The partners filed 48-week safety and efficacy data from two pivotal studies of the HIV drug, a fusion inhibitor, to support full approval. The application comes nine months after the agency approved Fuzeon (enfuvirtide) in an accelerated process following submission of 24-week data. The drug is indicated for combination treatment with other antiretroviral agents for HIV-1 infection in treatment-experienced patients with evidence of HIV-1 replication despite ongoing antiretroviral therapy. It also is approved in the European Union, Switzerland and Canada and generated about $18.3 million in sales through Sept. 30. (See BioWorld Today, March 17, 2003.)

The latest findings point to its use as part of combination regimens to improve virologic and immune responses for a period twice as long as originally shown. And the partners said there is no waiting list for the drug, which costs about $20,000 per year, as they have sufficiently scaled-up manufacturing operations to meet demand.

"If granted, a full approval for Fuzeon would be significant because it would recognize the durability of efficacy and safety results seen through 48 weeks in the pivotal trials," Robin Fastenau, manager of corporate communications at Durham, N.C.-based Trimeris, told BioWorld Today. "Achieving a long-term, durable response has been one of the most significant challenges in managing treatment-experienced patients."

She added that researchers and clinicians see the long-term data as indicative of establishing Fuzeon-based combination regimens as a new standard of care for such a patient population. An endorsement would lend itself toward potentially boosting drug-related revenue, though Trimeris and Basel, Switzerland-based Roche have not publicly forecasted potential peak sales guidance.

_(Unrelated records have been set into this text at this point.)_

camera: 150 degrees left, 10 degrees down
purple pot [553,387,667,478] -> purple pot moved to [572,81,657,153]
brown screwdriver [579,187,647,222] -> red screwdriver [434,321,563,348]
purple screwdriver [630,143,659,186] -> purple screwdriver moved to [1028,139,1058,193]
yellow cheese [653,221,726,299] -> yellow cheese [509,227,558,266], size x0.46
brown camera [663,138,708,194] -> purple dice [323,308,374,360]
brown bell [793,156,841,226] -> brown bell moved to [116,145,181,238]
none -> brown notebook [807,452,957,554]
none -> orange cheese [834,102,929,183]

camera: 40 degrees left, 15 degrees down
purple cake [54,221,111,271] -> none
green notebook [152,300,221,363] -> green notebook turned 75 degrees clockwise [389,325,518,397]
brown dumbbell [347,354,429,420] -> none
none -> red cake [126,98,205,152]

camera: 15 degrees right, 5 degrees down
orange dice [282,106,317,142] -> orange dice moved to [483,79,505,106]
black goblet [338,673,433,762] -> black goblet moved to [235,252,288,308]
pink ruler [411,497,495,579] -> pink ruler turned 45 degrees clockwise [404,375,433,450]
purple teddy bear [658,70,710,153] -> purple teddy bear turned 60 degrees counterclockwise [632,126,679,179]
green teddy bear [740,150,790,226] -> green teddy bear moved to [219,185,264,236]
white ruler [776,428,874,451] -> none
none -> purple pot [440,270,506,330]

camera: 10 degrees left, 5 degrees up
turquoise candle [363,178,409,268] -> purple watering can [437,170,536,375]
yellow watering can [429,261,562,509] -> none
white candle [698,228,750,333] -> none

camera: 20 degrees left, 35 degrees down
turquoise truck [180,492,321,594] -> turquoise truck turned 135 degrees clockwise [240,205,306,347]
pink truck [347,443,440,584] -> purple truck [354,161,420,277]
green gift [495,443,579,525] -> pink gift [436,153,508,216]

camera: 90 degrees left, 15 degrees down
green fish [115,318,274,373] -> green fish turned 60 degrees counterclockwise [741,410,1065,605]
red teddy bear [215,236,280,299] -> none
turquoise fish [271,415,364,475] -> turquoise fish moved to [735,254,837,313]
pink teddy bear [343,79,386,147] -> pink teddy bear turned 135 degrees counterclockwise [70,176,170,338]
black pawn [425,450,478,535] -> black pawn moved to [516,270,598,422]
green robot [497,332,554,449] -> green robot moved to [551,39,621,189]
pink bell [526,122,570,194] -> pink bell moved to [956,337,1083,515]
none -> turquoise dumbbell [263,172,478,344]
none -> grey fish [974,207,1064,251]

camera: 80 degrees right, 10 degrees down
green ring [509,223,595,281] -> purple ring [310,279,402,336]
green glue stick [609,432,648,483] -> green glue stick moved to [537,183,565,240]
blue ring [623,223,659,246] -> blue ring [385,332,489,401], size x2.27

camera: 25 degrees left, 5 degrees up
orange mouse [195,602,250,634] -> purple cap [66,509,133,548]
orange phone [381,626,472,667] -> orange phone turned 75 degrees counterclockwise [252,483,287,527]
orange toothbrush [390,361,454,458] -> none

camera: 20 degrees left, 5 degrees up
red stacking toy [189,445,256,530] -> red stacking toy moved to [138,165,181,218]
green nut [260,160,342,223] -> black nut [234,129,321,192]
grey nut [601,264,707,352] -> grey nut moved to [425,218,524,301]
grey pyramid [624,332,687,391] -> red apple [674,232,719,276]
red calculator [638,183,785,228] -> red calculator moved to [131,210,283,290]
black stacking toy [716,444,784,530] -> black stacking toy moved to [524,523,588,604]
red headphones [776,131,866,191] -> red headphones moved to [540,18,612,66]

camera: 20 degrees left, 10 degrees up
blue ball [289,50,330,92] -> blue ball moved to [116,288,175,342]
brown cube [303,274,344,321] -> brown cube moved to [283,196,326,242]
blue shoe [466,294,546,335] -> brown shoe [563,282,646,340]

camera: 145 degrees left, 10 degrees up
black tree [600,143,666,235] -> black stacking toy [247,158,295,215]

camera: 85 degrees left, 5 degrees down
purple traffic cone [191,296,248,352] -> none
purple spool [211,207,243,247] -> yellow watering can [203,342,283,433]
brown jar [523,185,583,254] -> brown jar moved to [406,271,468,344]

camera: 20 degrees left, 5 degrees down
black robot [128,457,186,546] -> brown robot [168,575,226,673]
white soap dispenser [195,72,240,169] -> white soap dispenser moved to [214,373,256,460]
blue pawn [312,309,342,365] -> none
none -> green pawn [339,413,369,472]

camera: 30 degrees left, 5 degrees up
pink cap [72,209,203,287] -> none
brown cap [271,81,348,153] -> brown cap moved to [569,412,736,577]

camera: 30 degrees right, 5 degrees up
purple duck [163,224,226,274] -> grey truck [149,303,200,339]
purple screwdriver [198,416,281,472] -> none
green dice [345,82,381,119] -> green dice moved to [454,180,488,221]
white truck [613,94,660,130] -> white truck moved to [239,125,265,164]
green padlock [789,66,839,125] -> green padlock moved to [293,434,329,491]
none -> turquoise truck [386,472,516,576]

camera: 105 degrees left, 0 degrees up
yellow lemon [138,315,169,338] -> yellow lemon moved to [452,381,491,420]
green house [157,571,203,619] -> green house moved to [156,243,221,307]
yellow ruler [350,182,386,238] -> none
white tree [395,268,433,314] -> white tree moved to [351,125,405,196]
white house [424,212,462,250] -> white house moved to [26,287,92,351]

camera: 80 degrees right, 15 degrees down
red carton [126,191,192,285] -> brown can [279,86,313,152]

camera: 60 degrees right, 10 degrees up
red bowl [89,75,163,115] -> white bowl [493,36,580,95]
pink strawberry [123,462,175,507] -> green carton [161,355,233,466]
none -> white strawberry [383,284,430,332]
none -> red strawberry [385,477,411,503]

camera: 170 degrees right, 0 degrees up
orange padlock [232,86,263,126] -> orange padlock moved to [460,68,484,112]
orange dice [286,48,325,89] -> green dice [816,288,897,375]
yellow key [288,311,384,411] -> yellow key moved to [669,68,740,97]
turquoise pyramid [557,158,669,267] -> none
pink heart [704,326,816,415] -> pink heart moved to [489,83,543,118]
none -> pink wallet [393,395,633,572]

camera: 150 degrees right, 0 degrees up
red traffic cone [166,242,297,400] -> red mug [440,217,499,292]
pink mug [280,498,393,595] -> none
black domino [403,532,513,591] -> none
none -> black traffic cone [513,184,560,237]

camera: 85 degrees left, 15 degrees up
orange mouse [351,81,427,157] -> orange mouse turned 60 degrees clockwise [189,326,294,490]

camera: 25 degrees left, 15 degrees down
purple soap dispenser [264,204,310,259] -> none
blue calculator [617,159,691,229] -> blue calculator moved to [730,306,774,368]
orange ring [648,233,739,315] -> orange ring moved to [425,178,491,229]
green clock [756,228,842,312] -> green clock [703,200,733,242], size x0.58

Among the findings submitted to the FDA are data showing that at 48 weeks, 30 percent of patients on a Fuzeon regimen had undetectable levels of HIV (less than 400 copies/mL of blood) compared to 12 percent on a regimen without Fuzeon. Also, 80 percent of patients who achieved undetectable levels of the virus at 24 weeks maintained the response at 48 weeks.

On average, patients receiving a Fuzeon-based regimen experienced an increase of twice as many CD4 immune cells from baseline as those achieved by patients on a regimen absent Fuzeon (increase of 91 cells/mm3 in the Fuzeon arm vs. 45 cells/mm3 in the control arm) at 48 weeks. In addition, patients on a Fuzeon-containing regimen had 32 weeks of virological benefit, compared to 11 weeks for patients on regimens without Fuzeon.

All the results, reported at various scientific meetings this year, were statistically significant (p<0.0001). (See BioWorld Today, July 16, 2003.)

Among patients with less advanced disease (less than 100,000 copies of HIV per mL of blood and immune cell count greater than 100 cells/mm3), 47 percent of those on Fuzeon-based regimens achieved undetectable levels of HIV, compared to 18 percent for those not receiving Fuzeon (p<0.05). In that group, patients receiving a Fuzeon-based regimen had a mean CD4 immune cell increase of 103 cells/mm3 from baseline compared to 51 cells/mm3 for patients receiving a regimen without Fuzeon.

Patients with the most advanced disease (baseline viral load greater than 100,000 copies of HIV per mL of blood and immune cell count less than 100 cells/mm3) were more than three times as likely to achieve undetectable levels of HIV with a Fuzeon-based anti-HIV drug regimen vs. patients receiving a regimen without Fuzeon (15 percent vs. 4 percent, p<0.05). Among the same patients, those taking a Fuzeon-based regimen experienced twice the CD4 immune cell increase from baseline as patients receiving a regimen without Fuzeon (mean CD4 immune cell increase of 84 cells/mm3 vs. 40 cells/mm3, respectively).

Still in the pipeline, Trimeris and Roche are developing T-1249, a second-generation fusion inhibitor designed to be more potent than Fuzeon. The product is scheduled to enter Phase II testing in the coming year.

Trimeris' stock (NASDAQ:TRMS) fell 32 cents Tuesday to close at $20.28.